When you reach the center your eyes began to play tricks on you.  Not because of any malicious spirits but because all you can see is one tiny circle of light that at times looks so close you’re nearly outside and at others stretches so far ahead you think you’ll never get out.  The constant fluctuation in width doesn’t help, a slight change only noticeable in the acoustics and the shift in the air.  Meanwhile the walls beside you have melted into the darkness and you might as well be at the bottom of the Mariana Trench for all you can see.   

                Upon arrival on the other side there is a strong sense of relief quickly followed by the sinking realization the only way home is back through the darkness.  But for those few moments you are granted a new view – sunlight streaming in through a thick bamboo forest flanked by two large humps of rolling mountainside, turning the tunnel into such a small thing you almost think it impossible a car could fit.   

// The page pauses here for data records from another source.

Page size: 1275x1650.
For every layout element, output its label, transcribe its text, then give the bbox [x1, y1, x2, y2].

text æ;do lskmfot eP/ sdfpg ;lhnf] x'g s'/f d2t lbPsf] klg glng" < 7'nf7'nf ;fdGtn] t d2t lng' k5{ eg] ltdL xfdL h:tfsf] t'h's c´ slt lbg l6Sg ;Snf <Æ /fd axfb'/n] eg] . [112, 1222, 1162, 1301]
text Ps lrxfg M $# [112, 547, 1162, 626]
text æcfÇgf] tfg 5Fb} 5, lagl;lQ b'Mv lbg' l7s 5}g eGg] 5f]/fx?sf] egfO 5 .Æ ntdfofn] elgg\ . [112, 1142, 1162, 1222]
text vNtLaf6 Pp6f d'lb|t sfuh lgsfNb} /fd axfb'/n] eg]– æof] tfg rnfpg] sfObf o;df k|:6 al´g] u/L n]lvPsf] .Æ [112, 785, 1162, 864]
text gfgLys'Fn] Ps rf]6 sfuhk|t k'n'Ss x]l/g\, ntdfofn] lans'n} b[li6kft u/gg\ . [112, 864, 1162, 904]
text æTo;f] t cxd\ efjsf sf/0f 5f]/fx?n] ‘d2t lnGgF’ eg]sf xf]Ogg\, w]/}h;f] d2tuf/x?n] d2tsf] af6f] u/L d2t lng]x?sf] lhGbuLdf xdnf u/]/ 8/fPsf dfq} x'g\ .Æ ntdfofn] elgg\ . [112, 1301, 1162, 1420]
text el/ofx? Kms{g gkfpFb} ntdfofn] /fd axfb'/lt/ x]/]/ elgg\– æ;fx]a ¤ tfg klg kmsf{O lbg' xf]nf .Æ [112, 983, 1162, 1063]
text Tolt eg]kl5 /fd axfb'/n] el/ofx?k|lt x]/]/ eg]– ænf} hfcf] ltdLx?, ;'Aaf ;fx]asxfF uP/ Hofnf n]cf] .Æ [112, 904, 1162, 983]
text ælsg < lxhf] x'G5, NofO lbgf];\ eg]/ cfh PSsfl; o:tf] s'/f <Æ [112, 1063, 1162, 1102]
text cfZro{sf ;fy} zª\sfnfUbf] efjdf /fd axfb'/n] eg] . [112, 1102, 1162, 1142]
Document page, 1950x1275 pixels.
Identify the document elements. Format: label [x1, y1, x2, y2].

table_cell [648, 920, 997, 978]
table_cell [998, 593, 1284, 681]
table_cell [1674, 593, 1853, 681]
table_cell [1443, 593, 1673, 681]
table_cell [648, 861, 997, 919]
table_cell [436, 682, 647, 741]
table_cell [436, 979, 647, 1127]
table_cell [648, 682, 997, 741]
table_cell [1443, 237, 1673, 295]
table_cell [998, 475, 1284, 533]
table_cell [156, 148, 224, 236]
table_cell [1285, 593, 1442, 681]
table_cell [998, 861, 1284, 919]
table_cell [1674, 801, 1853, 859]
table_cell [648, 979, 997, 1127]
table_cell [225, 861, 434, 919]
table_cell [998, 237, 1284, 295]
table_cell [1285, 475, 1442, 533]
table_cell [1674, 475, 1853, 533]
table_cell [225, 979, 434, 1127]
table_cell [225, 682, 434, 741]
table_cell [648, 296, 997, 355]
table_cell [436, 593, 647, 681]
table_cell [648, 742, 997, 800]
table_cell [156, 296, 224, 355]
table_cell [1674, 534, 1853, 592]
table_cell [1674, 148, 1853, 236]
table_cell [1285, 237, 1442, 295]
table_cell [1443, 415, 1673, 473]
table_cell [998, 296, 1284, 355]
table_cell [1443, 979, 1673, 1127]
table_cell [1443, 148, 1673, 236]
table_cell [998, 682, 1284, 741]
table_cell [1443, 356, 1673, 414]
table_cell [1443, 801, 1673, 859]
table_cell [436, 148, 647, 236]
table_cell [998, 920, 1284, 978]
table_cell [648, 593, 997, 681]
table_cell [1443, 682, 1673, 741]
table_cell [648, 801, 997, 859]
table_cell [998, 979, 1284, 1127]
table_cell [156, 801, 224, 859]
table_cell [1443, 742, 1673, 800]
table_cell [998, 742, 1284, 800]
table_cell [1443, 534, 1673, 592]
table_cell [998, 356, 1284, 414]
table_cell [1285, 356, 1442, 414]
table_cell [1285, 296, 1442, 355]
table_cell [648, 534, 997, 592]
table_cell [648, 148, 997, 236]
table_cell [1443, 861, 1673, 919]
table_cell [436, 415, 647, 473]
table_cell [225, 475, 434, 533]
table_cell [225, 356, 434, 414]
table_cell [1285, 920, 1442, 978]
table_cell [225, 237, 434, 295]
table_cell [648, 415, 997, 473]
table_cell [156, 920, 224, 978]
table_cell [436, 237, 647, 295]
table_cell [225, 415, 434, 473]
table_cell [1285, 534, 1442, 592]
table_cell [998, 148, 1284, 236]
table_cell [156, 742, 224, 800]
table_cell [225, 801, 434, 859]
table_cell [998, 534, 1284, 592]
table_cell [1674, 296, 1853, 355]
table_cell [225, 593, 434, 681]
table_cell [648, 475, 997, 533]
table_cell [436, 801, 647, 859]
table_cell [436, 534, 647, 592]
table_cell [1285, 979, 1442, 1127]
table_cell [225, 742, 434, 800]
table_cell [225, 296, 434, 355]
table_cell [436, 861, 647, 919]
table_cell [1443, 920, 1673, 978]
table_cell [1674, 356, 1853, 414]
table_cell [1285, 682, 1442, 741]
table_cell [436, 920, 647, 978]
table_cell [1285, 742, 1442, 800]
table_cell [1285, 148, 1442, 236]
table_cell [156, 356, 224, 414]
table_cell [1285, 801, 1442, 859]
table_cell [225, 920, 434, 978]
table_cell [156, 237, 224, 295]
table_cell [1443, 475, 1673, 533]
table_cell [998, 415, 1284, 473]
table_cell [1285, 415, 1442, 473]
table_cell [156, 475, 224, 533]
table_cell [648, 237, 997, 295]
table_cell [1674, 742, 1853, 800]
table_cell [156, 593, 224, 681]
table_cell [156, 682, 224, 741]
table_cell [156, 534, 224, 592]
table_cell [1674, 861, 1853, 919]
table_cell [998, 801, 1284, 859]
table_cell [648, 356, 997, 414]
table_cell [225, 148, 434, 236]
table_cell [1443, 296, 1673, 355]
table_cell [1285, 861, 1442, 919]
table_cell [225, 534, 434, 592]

                What sticks with you the most, though, are the stories that each little bit tells.  There’s the crass language strewn throughout the tunnel visible by the headlights of your car that boast of Asuke’s toughest gang (though what competition they have other than errant wild boar I’m not sure), the smashed lamp above the tunnel’s entrance that might never be replaced but instead will remain a part of this shrine to defunct man-made creations, and of course the forest which entombs all of it, lending to visions of ancient woods that pay no mind to the humanity toiling below. 

                It’s unfair to compare such an experience to a city and I’m aware.  It’s like asking for shrimp when you really want a pork chop.  I guess this is really all to say I finally realize what I have wanted all along was a pork chop – a wild untamed terrain that houses all kinds of beautiful and terrifying creatures you wonder how humans ever could have ended up the so-called owner of this planet.

                I’m sure this isn’t the last word on the matter.  Opinions change constantly but that’s what’s great about having an opinion – it’s active and living and thus subject to death just like everything else that’s alive.  So for now when people lament how hard it must be to live an hour and a half away from the city I’ll smile and nod wordlessly.  I’ll simply let my photos do the talking for me.    

                And if that doesn’t work, I’ll just jump in my car and head over to Kumamoto City to flaunt tattoos and swill down noon beers with Kashima’s finest.